Kevin Bixby, executive director of the Southwest Environmental Center, speaking during a recent tour of border wall construction in southern New Mexico. Source: Kendra Chamberlain
The border wall now being constructed in southern New Mexico poses significant challenges to many species of animals who call the Chihuahuan Desert home, agreed Dr. Carlos Lopez Gonzalez, a research professor at the Universidad Autonoma de Queretaro in Mexico. Lopez Gonzalez has been involved in the recovery effort of the Mexico population of the species.
“The presence of the border wall will for sure limit the movement of this and most likely any other large vertebrate in the American southwest and northwest Mexico,” Gonzalez told NM Political Report in an email. “Those areas that currently do not have a border barrier (either vehicular or pedestrian) are the sites most traveled by humans, consequently even now, there is limited connectivity.”
Gonzalez noted that it has been rare for Mexican gray wolves to move back and forth across the border during the recovery effort.

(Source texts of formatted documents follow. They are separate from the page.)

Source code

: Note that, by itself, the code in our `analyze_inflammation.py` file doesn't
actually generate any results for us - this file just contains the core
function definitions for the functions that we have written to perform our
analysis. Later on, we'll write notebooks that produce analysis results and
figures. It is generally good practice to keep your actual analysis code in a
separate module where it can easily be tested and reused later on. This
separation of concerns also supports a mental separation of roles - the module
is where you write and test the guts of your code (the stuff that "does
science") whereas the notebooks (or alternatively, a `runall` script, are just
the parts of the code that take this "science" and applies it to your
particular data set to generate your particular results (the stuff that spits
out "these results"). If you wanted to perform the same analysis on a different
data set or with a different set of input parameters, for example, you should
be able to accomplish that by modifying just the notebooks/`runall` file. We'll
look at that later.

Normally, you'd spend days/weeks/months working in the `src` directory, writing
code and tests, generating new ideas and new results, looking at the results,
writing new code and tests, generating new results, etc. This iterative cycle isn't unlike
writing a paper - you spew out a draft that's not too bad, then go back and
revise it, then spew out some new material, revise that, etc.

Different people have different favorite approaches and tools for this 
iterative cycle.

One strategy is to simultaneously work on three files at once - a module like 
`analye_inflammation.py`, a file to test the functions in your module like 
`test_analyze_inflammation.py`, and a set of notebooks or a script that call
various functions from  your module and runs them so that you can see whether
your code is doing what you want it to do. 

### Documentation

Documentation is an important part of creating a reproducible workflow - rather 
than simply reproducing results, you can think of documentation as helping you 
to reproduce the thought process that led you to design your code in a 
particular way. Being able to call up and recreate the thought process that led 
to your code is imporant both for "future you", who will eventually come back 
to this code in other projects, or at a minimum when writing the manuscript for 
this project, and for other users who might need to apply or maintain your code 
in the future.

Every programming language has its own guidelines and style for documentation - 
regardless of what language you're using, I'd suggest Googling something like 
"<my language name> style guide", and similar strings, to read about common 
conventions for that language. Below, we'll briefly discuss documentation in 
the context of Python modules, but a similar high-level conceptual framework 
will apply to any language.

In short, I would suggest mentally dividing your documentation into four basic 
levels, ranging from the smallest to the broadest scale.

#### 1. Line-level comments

But to Robinson, connectivity between the two populations will prove vital for the species’ chances of long-term recovery.
“That’s looking at a moment in time, when both the U.S. and Mexico wolf populations are quite small,” he said. “The lesson to be learned here is not necessarily what’s happening now, but what’s going to be required for recovery.”
“To rescue wolves from declining reproductive success due to this inbreeding, the long-term remedy has got to be more wolves on the ground, able to find each other,” Robinson added. “There’s got to be big increases in the population, they’ve also got to be able to find each other.”